Dans le public, la grogne était par ailleurs palpable, un homme lançant à l’assemblée : « Elle est belle la nouvelle communauté de communes. On devait faire des économies, et finalement on nous fait payer davantage ! »

Parmi la fronde de la dizaine d’élus opposée à cette taxation des transports scolaires, bon nombre était issu des rangs de l’ancienne zone d’Étrépagny, qui se voit devoir s’aligner quelques mois seulement après la fusion, sur les tarifs pratiqués au sein de l’ancienne com’com Gisors-Epte-Lévrière. Un vent de colère, porté par Anthony Auger, élu d’opposition (Front de gauche) à Gisors.
D’après lui, cette taxation est injustifiable. « Je ne comprends pas le chiffrage des tarifs, ni la raison. Avec la fusion, nous n’avons pas de réelle difficulté budgétaire. Pourquoi dès lors faire payer les familles ? Et pourquoi faire payer plus cher en fonction des niveaux de scolarisation, c’est absurde ! On ne parle pas d’un service comme les autres mais de garantie de l’égalité d’accès à éducation. Or, là, les tarifs restent très lourds, certaines familles pouvant atteindre jusqu’à 250 euros pour une seule famille. On fait payer le poids de la scolarité sur les familles, plutôt que de faire jouer la solidarité en l’incluant totalement dans le budget communautaire.
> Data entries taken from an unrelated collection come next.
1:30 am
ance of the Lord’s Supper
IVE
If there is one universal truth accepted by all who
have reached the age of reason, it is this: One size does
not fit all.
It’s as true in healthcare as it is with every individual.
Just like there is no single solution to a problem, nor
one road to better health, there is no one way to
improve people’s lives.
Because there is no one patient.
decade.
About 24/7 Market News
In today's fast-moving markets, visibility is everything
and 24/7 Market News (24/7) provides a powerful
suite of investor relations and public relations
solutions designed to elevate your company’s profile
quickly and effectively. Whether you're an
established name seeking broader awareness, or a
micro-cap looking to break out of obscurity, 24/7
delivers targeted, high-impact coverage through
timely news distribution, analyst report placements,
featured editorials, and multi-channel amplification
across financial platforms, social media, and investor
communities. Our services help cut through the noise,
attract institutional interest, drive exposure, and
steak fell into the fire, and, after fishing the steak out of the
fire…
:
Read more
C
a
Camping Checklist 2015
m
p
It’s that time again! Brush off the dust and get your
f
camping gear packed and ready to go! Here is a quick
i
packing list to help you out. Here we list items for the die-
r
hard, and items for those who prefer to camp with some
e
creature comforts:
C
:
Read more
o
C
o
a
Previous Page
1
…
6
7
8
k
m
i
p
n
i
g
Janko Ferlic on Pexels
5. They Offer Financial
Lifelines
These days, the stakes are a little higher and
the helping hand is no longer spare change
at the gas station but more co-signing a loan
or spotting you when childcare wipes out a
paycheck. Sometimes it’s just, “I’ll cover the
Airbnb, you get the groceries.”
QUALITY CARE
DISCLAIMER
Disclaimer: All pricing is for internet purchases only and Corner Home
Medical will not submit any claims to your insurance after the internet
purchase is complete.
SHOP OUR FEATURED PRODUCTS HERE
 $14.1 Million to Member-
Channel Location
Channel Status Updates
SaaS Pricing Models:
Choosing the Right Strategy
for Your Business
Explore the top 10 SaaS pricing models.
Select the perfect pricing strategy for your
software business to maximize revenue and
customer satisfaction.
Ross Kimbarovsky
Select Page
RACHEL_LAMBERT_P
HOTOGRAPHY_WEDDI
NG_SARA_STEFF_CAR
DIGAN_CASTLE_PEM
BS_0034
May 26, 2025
Ce n’est pas acceptable ! »
Une longue charge à laquelle répond Didier Pinel, délégué aux transports par une formule choc :

Le reste à charge pour la communauté de communes que vous souhaitez faire supporter par la collectivité, où allez-vous le trouver ? Dans quelle poche ? Je vous le dis : celle de l’imposition, qui retombe sur les familles. Quoi qu’il arrive, en dernière instance, c’est bien dans la poche des familles que vous irez chercher l’argent ! C’est aussi un moyen de responsabiliser les familles, qui trop souvent s’inscrivaient sans utiliser le service.

« Trouver un consensus »

Un argumentaire relayé par le maire de Gisors (LR), Alexandre Rassaërt qui a insisté sur le consensus trouvé auprès des maires quant à une révision à la baisse des tarifs pratiqués pour les élèves de primaire. « Bon nombre d’élus du territoire d’Étrépagny n’étaient pas opposés à l’idée de sortir de la gratuité totale. Mais ils nous ont indiqué que passer de zéro à 50 euros était une marche un peu haute, l’idée était d’aller vers un consensus, pour ne pas rester dans une assemblée divisée en deux ».
À l’issue du débat, douze voix se lèvent en opposition à cette délibération. La fin de la gratuité est votée, suscitant l’indignation des parents d’élèves qui ne peuvent s’empêcher de prendre la parole : « Vous avez oublié les parents dans les votes d’opposition ! ». Une mère de famille va jusqu’à se lever pour remettre une banderole à Christine Blanckaërt, lui murmurant à l’oreille avec ironie : « C’est pour vous remercier de ce que vous faites pour nous ». Ils finiront par quitter l’assemblée furieux. Une ambiance électrique pour l’un des premiers votes impopulaires de la jeune assemblée.